* [Your instructions]: Looking at the data below, how many lines include the word "tradycji"? Respond with the number only.

* [Records shown]:
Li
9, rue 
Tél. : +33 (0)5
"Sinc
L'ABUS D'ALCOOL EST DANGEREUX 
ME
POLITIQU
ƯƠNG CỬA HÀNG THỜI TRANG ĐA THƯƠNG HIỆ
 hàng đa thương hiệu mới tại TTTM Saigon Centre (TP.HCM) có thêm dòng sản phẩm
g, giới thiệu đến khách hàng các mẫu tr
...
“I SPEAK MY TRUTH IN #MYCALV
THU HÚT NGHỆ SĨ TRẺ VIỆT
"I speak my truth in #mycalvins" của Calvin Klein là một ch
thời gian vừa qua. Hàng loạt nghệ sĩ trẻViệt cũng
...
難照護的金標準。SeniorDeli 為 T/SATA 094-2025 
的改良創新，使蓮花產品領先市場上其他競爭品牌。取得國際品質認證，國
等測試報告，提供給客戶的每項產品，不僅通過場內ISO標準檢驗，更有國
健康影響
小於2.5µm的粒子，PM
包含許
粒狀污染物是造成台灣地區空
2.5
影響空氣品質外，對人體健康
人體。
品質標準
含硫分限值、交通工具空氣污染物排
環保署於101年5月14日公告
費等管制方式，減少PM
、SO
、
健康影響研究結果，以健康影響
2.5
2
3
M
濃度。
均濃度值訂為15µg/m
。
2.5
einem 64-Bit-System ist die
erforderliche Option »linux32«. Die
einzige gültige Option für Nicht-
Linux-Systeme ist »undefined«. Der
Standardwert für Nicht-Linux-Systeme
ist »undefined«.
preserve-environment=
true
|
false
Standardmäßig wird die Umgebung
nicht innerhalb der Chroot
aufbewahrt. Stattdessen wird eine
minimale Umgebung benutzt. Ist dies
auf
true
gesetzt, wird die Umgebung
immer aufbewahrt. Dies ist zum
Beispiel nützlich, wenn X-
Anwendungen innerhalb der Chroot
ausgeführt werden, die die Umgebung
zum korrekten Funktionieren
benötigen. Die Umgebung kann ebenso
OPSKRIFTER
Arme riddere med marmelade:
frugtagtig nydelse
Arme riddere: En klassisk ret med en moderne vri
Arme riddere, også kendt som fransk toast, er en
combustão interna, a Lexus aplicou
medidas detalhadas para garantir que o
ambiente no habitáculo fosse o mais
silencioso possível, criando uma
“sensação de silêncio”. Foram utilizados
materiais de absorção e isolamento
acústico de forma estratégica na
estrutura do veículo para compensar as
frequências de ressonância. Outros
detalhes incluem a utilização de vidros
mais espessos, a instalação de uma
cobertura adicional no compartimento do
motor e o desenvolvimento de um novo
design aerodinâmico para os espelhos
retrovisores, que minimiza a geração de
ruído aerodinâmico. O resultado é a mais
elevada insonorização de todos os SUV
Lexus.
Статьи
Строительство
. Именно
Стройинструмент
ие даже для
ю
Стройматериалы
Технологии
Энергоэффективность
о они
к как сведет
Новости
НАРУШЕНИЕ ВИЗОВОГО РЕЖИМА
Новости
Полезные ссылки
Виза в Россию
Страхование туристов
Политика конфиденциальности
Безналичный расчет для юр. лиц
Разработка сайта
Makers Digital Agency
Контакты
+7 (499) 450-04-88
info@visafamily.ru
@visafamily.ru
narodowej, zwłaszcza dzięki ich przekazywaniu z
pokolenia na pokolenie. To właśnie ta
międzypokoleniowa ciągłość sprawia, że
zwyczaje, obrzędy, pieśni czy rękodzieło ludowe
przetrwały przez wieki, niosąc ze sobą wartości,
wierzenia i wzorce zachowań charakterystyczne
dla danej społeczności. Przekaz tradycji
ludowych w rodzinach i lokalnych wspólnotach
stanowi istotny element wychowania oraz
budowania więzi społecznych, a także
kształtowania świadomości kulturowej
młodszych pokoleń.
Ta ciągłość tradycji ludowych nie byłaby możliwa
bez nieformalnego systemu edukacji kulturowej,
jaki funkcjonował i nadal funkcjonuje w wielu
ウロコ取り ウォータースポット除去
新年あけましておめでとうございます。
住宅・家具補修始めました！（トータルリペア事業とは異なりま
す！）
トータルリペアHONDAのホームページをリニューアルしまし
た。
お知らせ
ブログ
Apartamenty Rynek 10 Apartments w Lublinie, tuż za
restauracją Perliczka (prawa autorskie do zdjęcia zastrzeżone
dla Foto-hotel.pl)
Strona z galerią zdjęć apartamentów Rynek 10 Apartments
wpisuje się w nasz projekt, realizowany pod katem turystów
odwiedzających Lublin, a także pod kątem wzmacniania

* [Your response]: 2